The tasks then move on to writing an abstract, which I admit I was taken aback by. An abstract? Before I’ve written the article?!? But, it was a very useful exercise which went something like this: learning what makes a good abstract (hint: it’s not the same as a conference abstract!) Then, you have to talk your abstract – that is, sit down with someone and start by saying ‘My article is about…’ and though that process you get to a one sentence description of your article. Belcher then invites you to reflect on this process (which I found very handy, I have never been in the practice of reflecting on my own writing and I am quite enjoying doing it in this process). Following this, you must read your paper twice – once straight though, and once making notes. I found reading though without making notes both hard and useful. It allowed me to get a sense of the overall picture that my article was/is trying to present.
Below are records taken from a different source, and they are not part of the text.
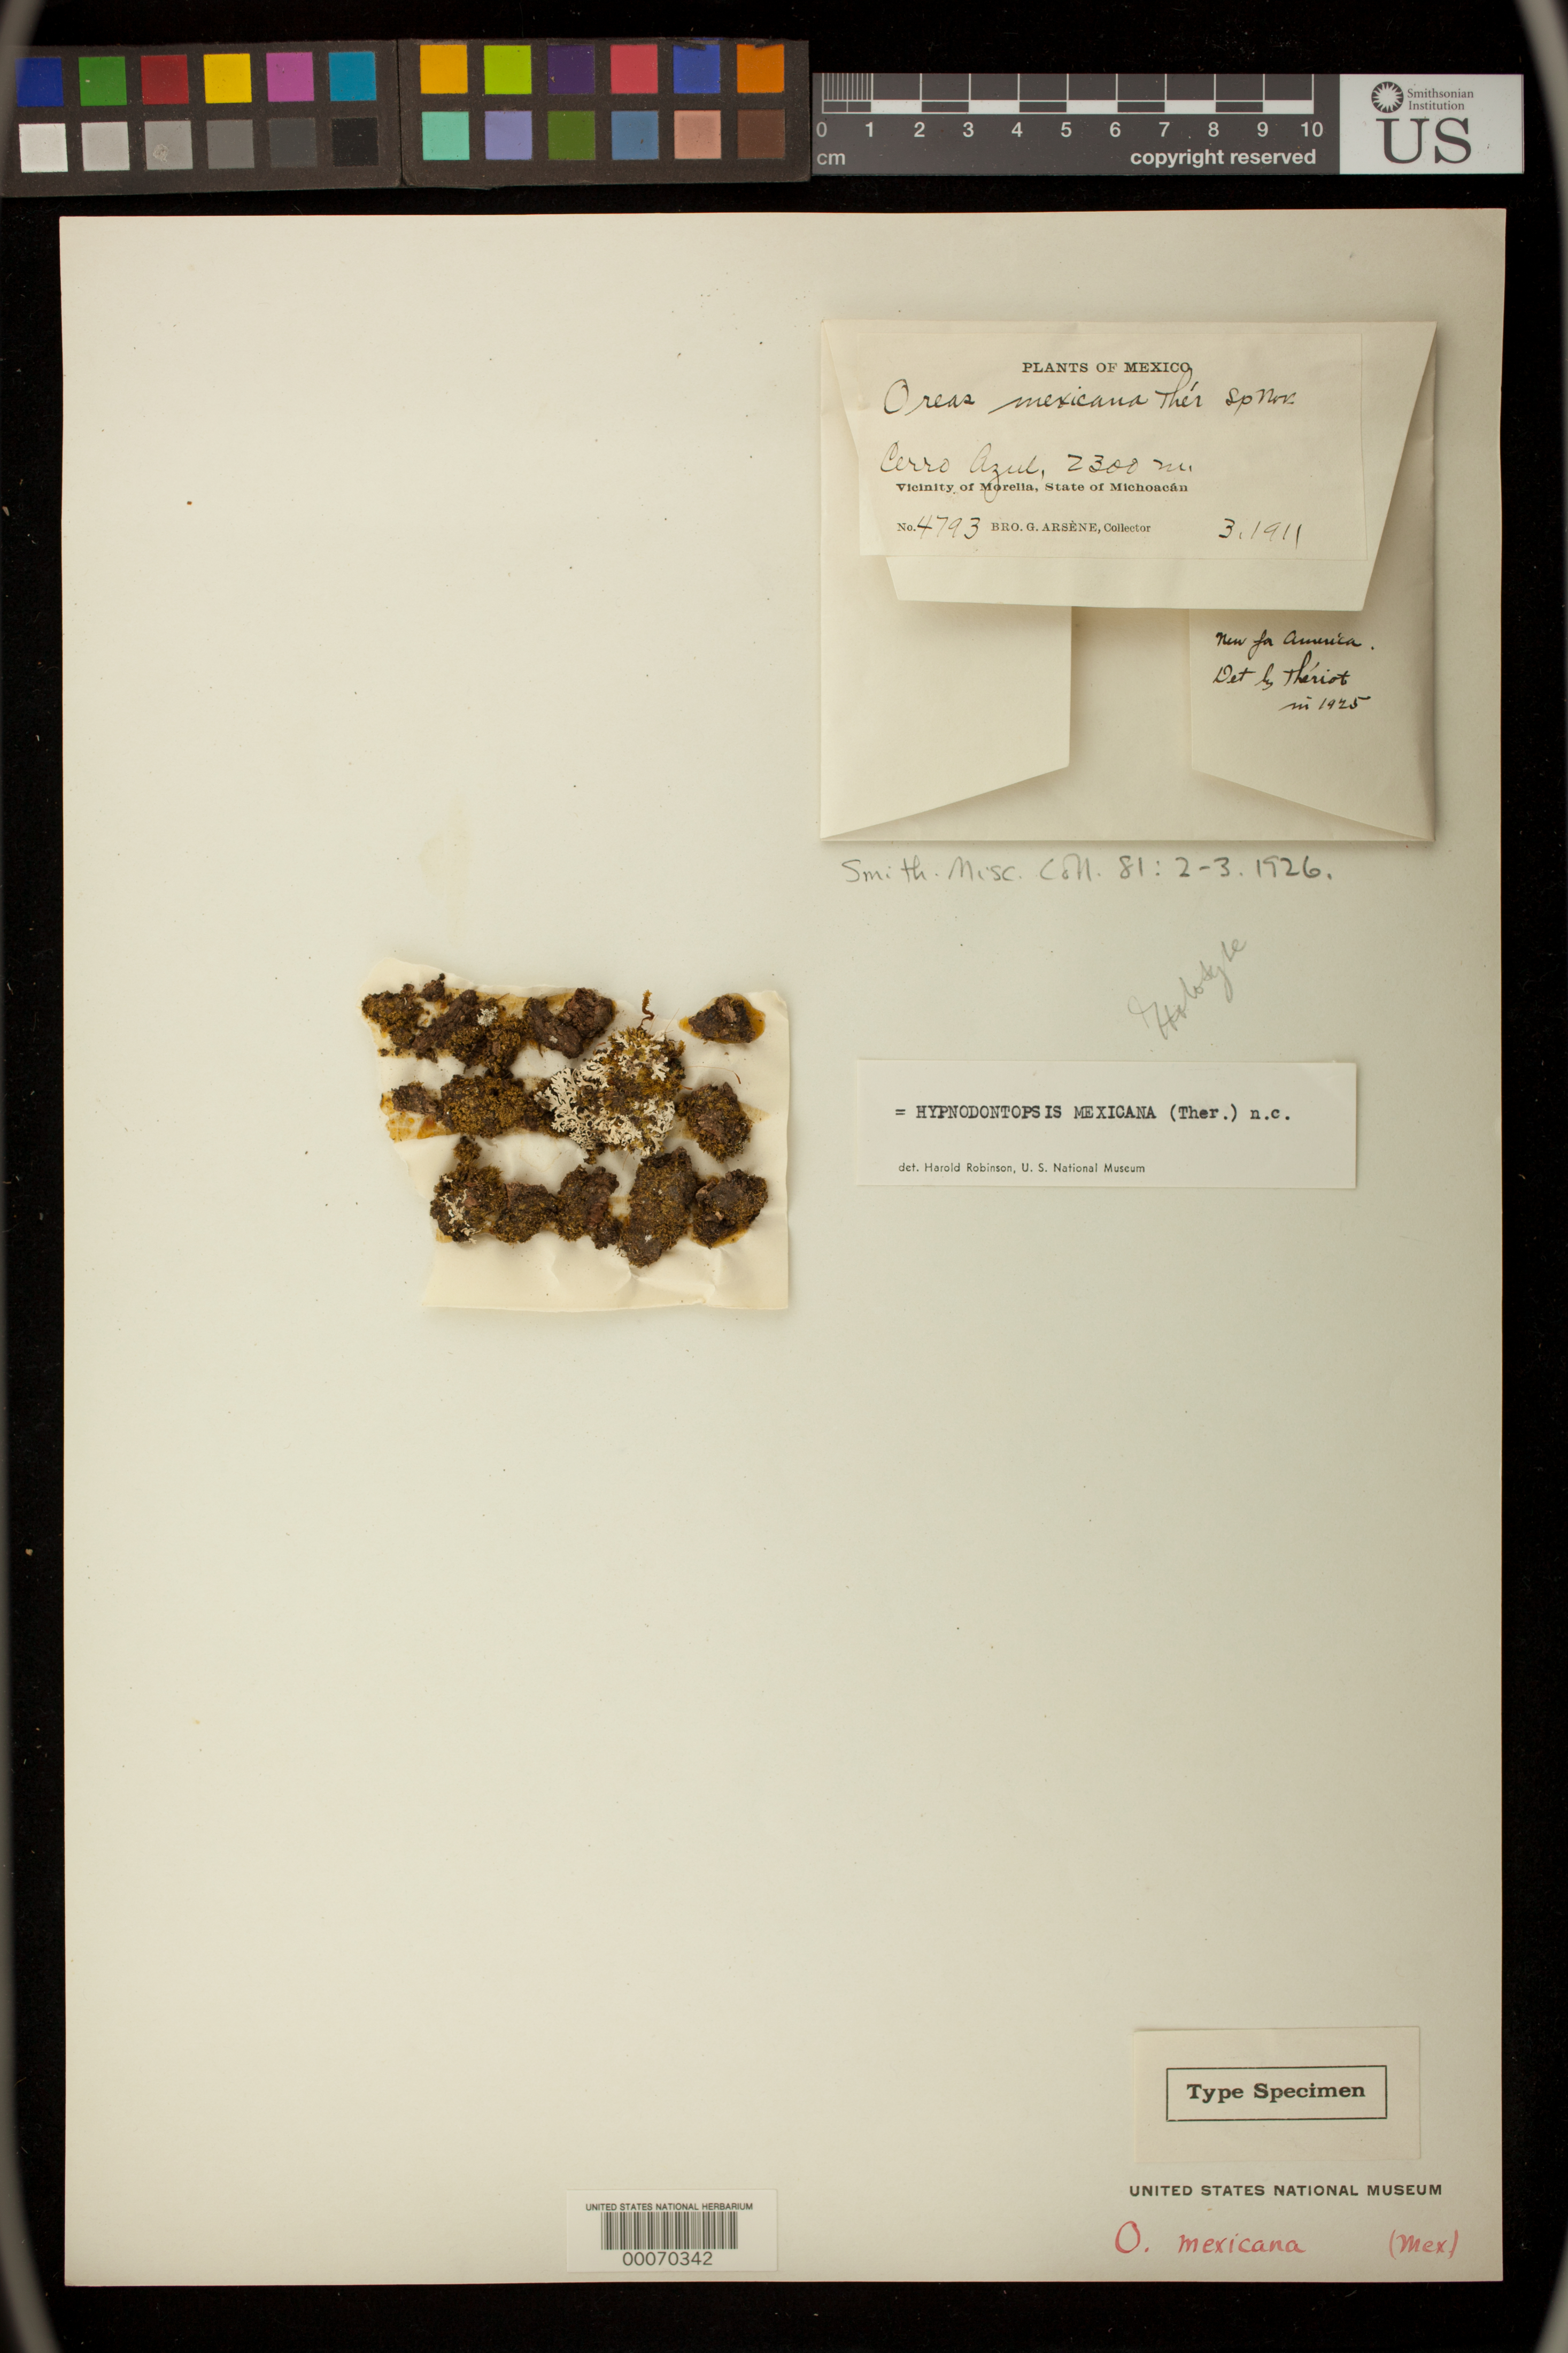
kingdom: Plantae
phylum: Bryophyta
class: Bryopsida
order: Dicranales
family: Rhabdoweisiaceae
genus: Oreas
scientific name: Oreas mexicana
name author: Thér.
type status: Holotype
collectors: Bro. G. Arsène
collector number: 4793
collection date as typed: Mar 1911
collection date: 1911-03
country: Mexico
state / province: Michoacán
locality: Vicinity of Morelia, Cerro Azul.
I found it make the next activity, writing a list of revision tasks, much easier. Then you get to draft your abstract. Easy, right? No. Wrong. I found this so painfully difficult (I should have read ahead in the book!) because I wanted to get it ‘just right.’
But I didn’t need to, because then I had to send it to a reviewer. And they tore it apart (but in a good, nice, constructive way). And, so I finished the week rewriting my abstract, and reflecting on the process.
I’ve learned this week that I am a terrible re-reader, and if I am going to produce good, clean writing then I need to force myself to stop and look at the bigger picture. I’m looking forward to next week, where I get to start really tackling the argument of my article and making some of the changes I highlighted during the re-reading this week. I think that will be fun. As long as I don’t get writer’s block again!
Caitlin Syme said on October 29, 2013
You’re making me very tempted to go buy this book now… Having written one paper and now editing for the hundredth time, and now starting a new paper, I’d like to try a new technique and see if I can make the second better/less painful/quicker than the first!
Ellie Mackin said on November 1, 2013
Hi Caitlin,
I’m finding the book really useful – it certainly is changing the way I approach writing! I’m only three weeks in but I would recommend it so far!
I think if you’re the kind of person who likes structure, it could be a good technique to try.